▶ Aim A
In the opinion piece on Hong Kong separatism, on what date did legislators take the oath of allegiance?
begin Document extract
For restless Hong Kong, revolt against Beijing is futile
Regina Ip says the separatist push by a minority of Hong Kong people – played out in legislators’ oath-taking row – must be nipped in the bud. The city’s pursuit of democracy will fail if it becomes a masquerade for separatism
Following the election of eight separatists to the Legislative Council in September, it was widely expected that the new legislature would be anything but peaceful. The chaos that has ensued since the oath-taking has surpassed all expectations.
As is now well documented, on October 12, in making the oath of allegiance as required under the law, a number of legislators shocked Hong Kong and the rest of the nation by using insulting language or making gestures that signified rejection of China’s sovereignty. Among them, Sixtus Baggio Leung Chung-hang and Yau Wai-ching caused the greatest uproar by calling China “Cheena” (or “Sheena”, a term used by Japanese invaders to insult China during the second world war), and by using foul language to deliberately mispronounce “People’s Republic of China”.
After the Legco president decided to allow legislators who failed to take their oaths properly to try again, the chief executive applied for a judicial review of the decision in respect of Leung and Yau, and asked the court to make a declaration that they had already vacated their office by failing to take their oaths faithfully and solemnly.
end Document extract
▶ Aim B
Give the listing again from its first line through the line containing "নিঃসরণকারীদের", swapping "Transcribe" for "Copy" and leaving everything else unchanged.
begin The input
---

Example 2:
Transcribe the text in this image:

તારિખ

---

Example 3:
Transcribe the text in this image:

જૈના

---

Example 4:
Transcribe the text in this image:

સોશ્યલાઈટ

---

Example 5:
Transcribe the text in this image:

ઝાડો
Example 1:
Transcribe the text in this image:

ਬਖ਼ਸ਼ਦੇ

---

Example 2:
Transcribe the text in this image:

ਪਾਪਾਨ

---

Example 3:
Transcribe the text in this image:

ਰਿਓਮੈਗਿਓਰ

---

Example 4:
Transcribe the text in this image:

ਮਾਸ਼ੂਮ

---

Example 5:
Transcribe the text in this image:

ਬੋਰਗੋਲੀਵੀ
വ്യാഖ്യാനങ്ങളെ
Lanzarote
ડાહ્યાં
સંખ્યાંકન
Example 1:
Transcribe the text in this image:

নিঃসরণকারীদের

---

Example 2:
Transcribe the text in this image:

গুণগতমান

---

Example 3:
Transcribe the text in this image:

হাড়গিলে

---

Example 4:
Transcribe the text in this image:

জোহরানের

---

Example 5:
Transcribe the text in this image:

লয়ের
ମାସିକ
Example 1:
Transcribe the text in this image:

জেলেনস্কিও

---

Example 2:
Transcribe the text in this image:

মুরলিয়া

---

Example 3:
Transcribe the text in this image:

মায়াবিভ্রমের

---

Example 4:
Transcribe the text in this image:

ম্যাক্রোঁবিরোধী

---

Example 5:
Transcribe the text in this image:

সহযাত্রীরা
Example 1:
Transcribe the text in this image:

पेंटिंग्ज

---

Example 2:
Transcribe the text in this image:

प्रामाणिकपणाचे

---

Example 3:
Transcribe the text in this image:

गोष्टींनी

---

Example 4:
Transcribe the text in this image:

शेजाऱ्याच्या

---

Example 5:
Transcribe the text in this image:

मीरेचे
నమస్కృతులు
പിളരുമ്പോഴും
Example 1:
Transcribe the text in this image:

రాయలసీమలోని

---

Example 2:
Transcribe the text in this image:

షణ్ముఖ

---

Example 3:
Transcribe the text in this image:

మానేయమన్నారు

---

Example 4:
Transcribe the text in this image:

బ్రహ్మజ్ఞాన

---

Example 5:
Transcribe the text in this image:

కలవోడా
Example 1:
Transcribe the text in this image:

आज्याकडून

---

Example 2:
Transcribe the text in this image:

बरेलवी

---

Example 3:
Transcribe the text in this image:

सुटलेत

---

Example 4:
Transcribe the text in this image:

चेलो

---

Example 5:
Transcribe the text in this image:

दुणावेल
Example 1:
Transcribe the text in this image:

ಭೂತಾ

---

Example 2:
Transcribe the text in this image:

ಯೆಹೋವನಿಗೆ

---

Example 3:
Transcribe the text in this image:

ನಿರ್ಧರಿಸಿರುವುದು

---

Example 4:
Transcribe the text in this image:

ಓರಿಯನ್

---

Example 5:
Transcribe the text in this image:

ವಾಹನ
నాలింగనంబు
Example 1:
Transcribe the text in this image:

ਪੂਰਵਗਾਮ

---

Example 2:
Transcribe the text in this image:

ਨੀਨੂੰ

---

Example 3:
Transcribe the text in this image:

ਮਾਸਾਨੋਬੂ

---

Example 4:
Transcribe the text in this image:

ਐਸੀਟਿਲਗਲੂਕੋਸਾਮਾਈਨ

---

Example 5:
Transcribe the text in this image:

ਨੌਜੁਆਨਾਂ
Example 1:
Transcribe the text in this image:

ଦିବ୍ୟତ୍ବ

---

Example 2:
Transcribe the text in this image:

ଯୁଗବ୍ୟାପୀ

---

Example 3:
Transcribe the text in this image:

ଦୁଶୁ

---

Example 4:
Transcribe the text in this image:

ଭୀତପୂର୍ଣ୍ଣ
end The input
▶ Exercise response A
October 12

▶ Exercise response B
---

Example 2:
Copy the text in this image:

તારિખ

---

Example 3:
Copy the text in this image:

જૈના

---

Example 4:
Copy the text in this image:

સોશ્યલાઈટ

---

Example 5:
Copy the text in this image:

ઝાડો
Example 1:
Copy the text in this image:

ਬਖ਼ਸ਼ਦੇ

---

Example 2:
Copy the text in this image:

ਪਾਪਾਨ

---

Example 3:
Copy the text in this image:

ਰਿਓਮੈਗਿਓਰ

---

Example 4:
Copy the text in this image:

ਮਾਸ਼ੂਮ

---

Example 5:
Copy the text in this image:

ਬੋਰਗੋਲੀਵੀ
വ്യാഖ്യാനങ്ങളെ
Lanzarote
ડાહ્યાં
સંખ્યાંકન
Example 1:
Copy the text in this image:

নিঃসরণকারীদের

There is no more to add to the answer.